Je m’écroulai contre la paroi, main crispée sur ma hanche. Chaque pas m’avait arraché un cri intérieur. J’avais l’impression que ma jambe entière battait comme un tambour de guerre.

Yvain s’adossa au mur en face, respirant à grands coups, une peluche encore coincée sous le bras. Il eut un sourire en coin, tremblant :

  • Note pour plus tard : un bébé xarlax dans tous les packs de survie.

Personne ne rit. Rieve vérifia son fusil, mains encore couvertes de noir de synthétique. Ses yeux fixaient le sol, comme s’il refusait de nous regarder.

Renn, lui, avait déjà sorti ses fioles. Il carressait une clef de sauvegarde dans l'autre main. Comme si tout ce qu’il venait de vivre n’était qu’une parenthèse avant son vrai travail.

  • Je dois voir vos échantillons. Tout de suite.

Yvain leva les yeux au ciel.

  • Sérieusement, Doc ? Après la horde de mixeurs bipèdes, c’est les piqures ?
  • Ce n’est pas une question, répondit Renn, sec. Vous avez vu Kess. Elle était contaminée. Si l’un de vous l’est aussi, je dois le savoir.

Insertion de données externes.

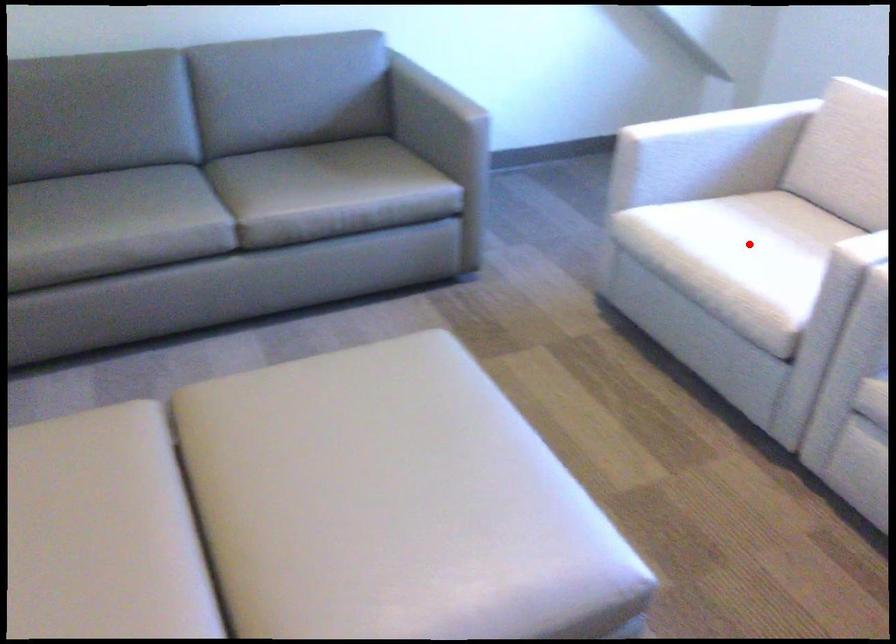
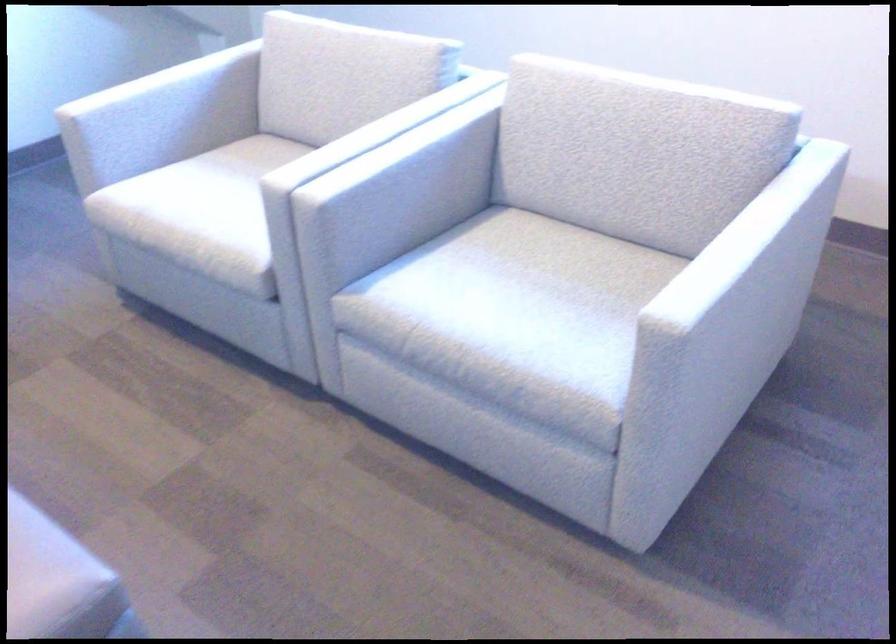
Locate, in the second image, the point that corresponds to the highlighted location in the first image.

(220, 196)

Il sortit déjà une seringue, le regard braqué sur moi. Rieve leva son arme.

  • Oh! Personne ne pique personne sans mon autorisation. On suit la procédure.

Je me redressai malgré la douleur, un rictus amer aux lèvres.

  • Ah oui, vos procédures… Vous pouvez pas changer de disque ?

Son canon trembla légèrement. Ses yeux, injectés de sang, cherchaient une autorité qui n’existait plus.

Renn insista, voix basse mais tranchante.

  • On doit gérer l’infection du groupe. Mais seulement si vous me laissez travailler.

Le silence était suffocant. J’avais l’impression que les murs se resserraient.

Yvain brisa la tension, un sourire forcé aux lèvres.

  • Allez go, pique-moi. Je suis clean. J’ai qu’un humour douteux et deux côtes fêlées.

Il s’avança, tendant son bras. Renn hésita une seconde, puis piqua, injecta dans une fiole. Le liquide rouge sombre coula.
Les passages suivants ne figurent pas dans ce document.